4 Replies Latest reply on Jul 4, 2019 12:42 AM by depping

    iSCSI Multipathing Recovery Times

    toprock Lurker

      Hi all,

       

      I have a Pure Storage SAN configured with 4 x 25G Ethernet adapters - 2 Controllers with 2 ports on each.

       

      My VM-Hosts have dedicated 25G Ethernet adapters (2 ports) which have been configured in a single vSwitch which has 2 Port Groups with a single card in each.

      The iSCSI Initiator has been configure and the 2 Port Groups added.

       

      All configuration looks good and my VM-Hosts can connect to the storage.

       

      During my testing of the Multipathing I have noticed that if I disconnect one of my iSCSI ports my VM stops writing to disk for around 40 seconds.
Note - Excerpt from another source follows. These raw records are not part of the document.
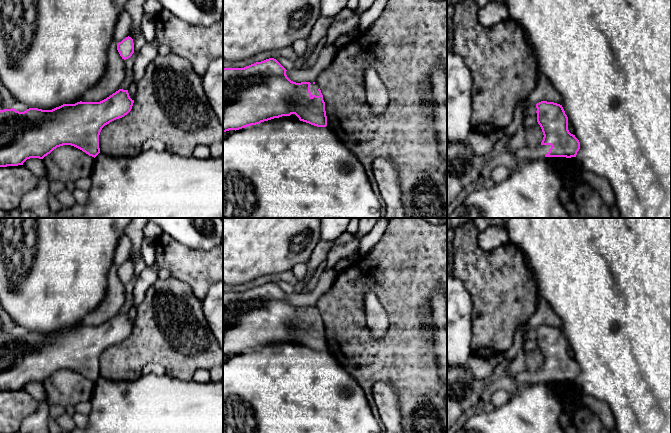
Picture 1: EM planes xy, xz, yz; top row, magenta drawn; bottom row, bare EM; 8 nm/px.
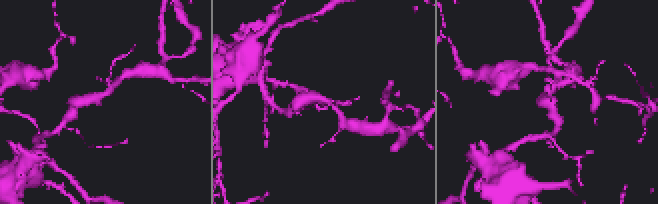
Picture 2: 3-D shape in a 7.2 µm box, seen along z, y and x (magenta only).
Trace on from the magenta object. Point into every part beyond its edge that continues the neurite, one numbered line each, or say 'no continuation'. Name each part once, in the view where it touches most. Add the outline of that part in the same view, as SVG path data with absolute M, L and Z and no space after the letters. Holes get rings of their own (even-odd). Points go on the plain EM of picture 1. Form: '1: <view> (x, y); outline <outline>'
1: xz (314, 312); outline M316 306L314 308L313 307L310 308L311 321L313 319L319 320L319 315L318 315L319 312L320 311Z

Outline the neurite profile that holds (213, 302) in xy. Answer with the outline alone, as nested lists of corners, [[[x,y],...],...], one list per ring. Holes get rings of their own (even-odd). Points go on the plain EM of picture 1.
[[[223,280],[215,283],[202,300],[207,324],[223,349]]]

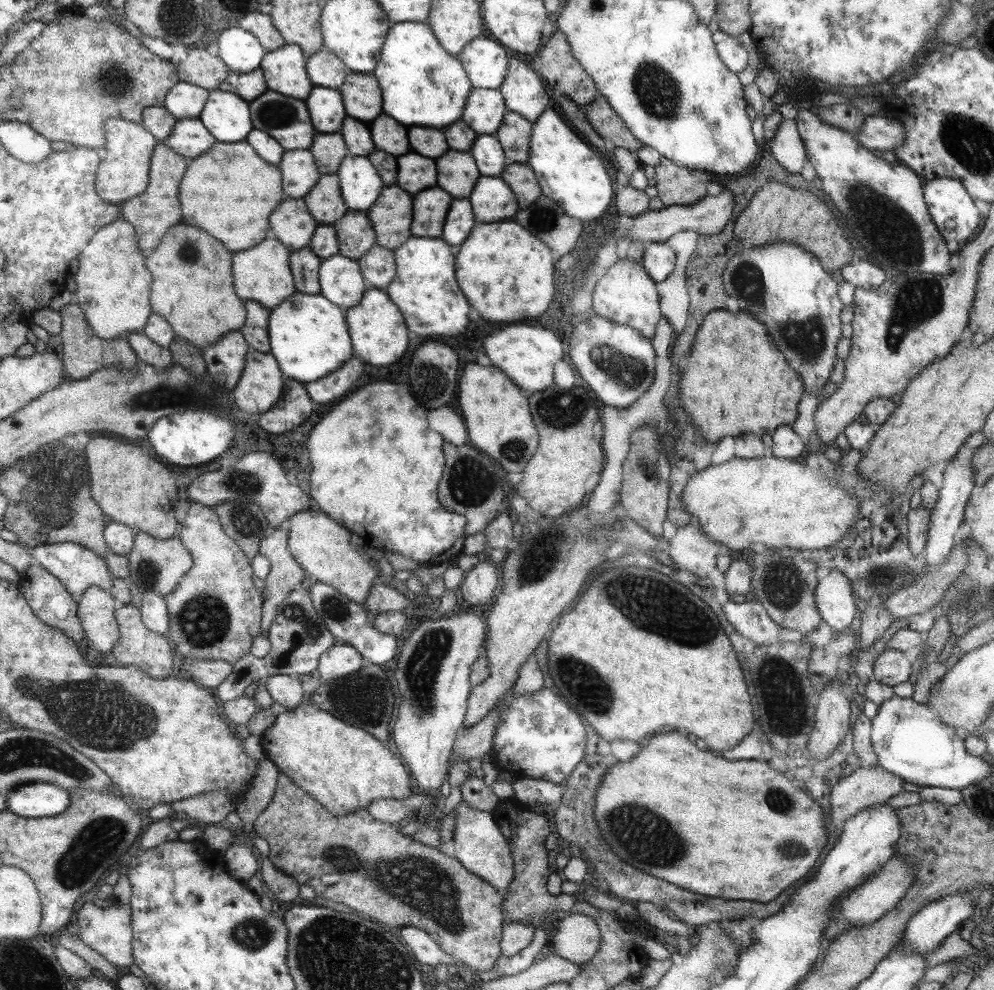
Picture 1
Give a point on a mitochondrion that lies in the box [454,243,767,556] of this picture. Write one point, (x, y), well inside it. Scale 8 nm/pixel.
(629, 373)

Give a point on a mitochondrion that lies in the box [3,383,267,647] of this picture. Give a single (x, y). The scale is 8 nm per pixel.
(51, 489)

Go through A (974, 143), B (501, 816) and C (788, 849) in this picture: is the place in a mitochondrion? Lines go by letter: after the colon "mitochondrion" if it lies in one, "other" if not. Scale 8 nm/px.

After it recovers it's fine.

      I have performed this test on both my iSCSI interfaces ad experience the same issue.

       

      My questions are:

      1. Is this expected behavior? - I don't see this with Fibre Channel

      2. Is there anything that can be done reduce the recovery timeout when I loose one of my iSCSI adapters?

       

      Any help would be greatly appreciated as I'm really struggling to find  information on anticipated behavior of VMware when a host loses an iSCSI path

       

      Thanks

      J

        • 1. Re: iSCSI Multipathing Recovery Times
          depping Champion
          User ModeratorsVMware Employees

          it seems to vary between adapters, I have seen failovers occur within 20 seconds, sometimes it take 30 seconds etc. I guess that is the downside of this configuration, my guess is that a single port group with 2 NICs would display a different behavior, but I don;t have the option here to test it for you.

          • 2. Re: iSCSI Multipathing Recovery Times
            toprock Lurker

            Thank you for your reply Depping.

             

            It's not possible to have 2 ports in a Port Group that has a Port Binding for the iSCSI Initiator.

             

            I have a case open with VMware and will report back their suggestions. So far they have advised that the time to recover should not generate a freeze.

            • 3. Re: iSCSI Multipathing Recovery Times
              toprock Lurker

              Update

               

              I have had confirmation from VMware and my SAN provider (PureStorage)  that a recovery time of 35 seconds is to be expected when a path fails over iSCSI.

               

              This really surprised me as I thought Multipathing would have simply marked the dead path as down  and carried on sending packets over the other path(s). What particularly surprised me is that even in an Active/Active configuration - I can see an even distribution of iops on the SAN interfaces - that a failed path just halts all writes to the SAN for that Host while the systems tests the dead path.

               

              I have spent 2 days testing and researching this behavior before reaching out to VMware and PureStorage.

               

              I hope this updated post saves others from wasting as much time as I have.

               

              In short - iSCSI multipathing will halt write to the SAN for upto 35 seconds (with defaults set) when an iSCSI path goes down.

               

              ---------------------------------------------------------------------------------------------------------

              Was it helpful? Let us know by completing this short survey here.

               

               

              • 4. Re: iSCSI Multipathing Recovery Times
                depping Champion
                VMware EmployeesUser Moderators

                It's not possible to have 2 ports in a Port Group that has a Port Binding for the iSCSI Initiator.

                 

                I understand that that isn't possible, I was suggesting doing this without portbinding.